● **Problem requirements**:
Among the entries below, extract exactly the lines that run from the one with "Digitized haematoxylin and" through the one with "Reviewer comment on", both ends included.

● **Given information**:
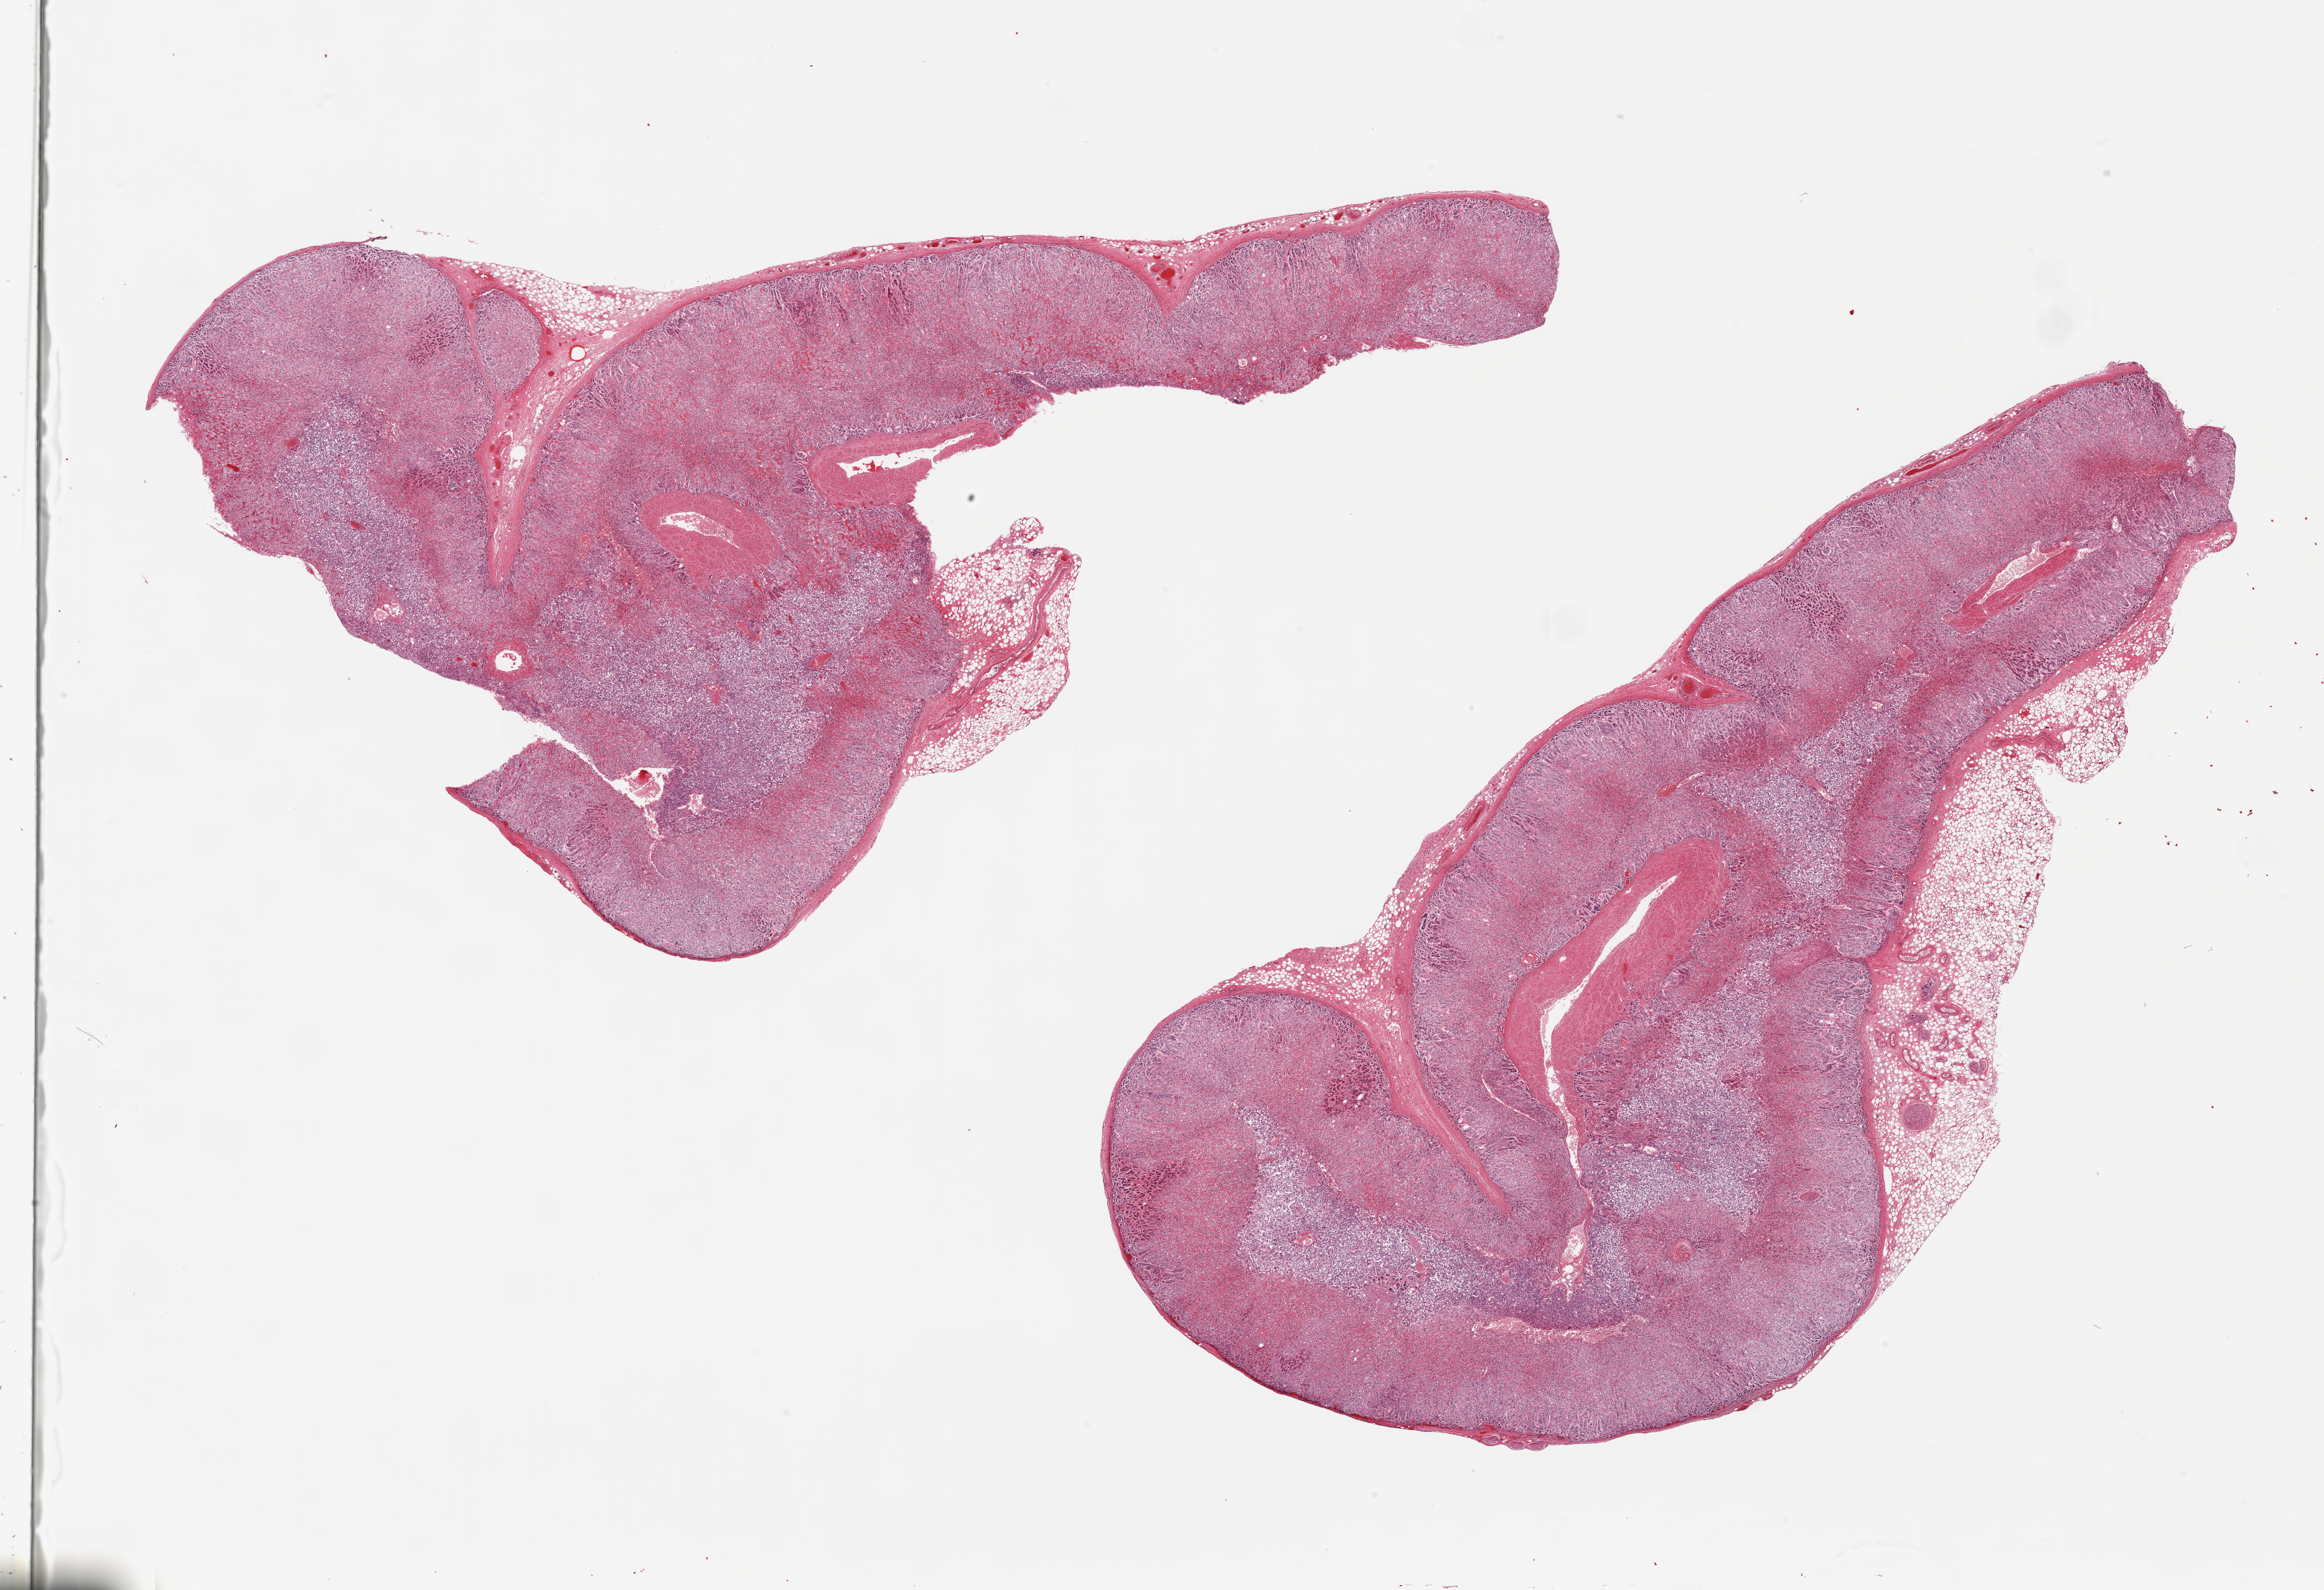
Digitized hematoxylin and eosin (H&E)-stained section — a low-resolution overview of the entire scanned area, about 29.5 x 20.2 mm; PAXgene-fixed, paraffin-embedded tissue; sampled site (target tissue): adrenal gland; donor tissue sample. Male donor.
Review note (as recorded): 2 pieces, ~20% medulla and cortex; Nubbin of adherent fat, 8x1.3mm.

--

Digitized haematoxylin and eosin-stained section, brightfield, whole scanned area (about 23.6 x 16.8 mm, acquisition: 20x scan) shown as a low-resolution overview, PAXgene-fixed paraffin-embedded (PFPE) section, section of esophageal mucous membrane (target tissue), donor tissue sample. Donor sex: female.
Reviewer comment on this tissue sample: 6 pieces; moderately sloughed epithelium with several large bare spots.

● **Reply to the task**:
Digitized haematoxylin and eosin-stained section, brightfield, whole scanned area (about 23.6 x 16.8 mm, acquisition: 20x scan) shown as a low-resolution overview, PAXgene-fixed paraffin-embedded (PFPE) section, section of esophageal mucous membrane (target tissue), donor tissue sample. Donor sex: female.
Reviewer comment on this tissue sample: 6 pieces; moderately sloughed epithelium with several large bare spots.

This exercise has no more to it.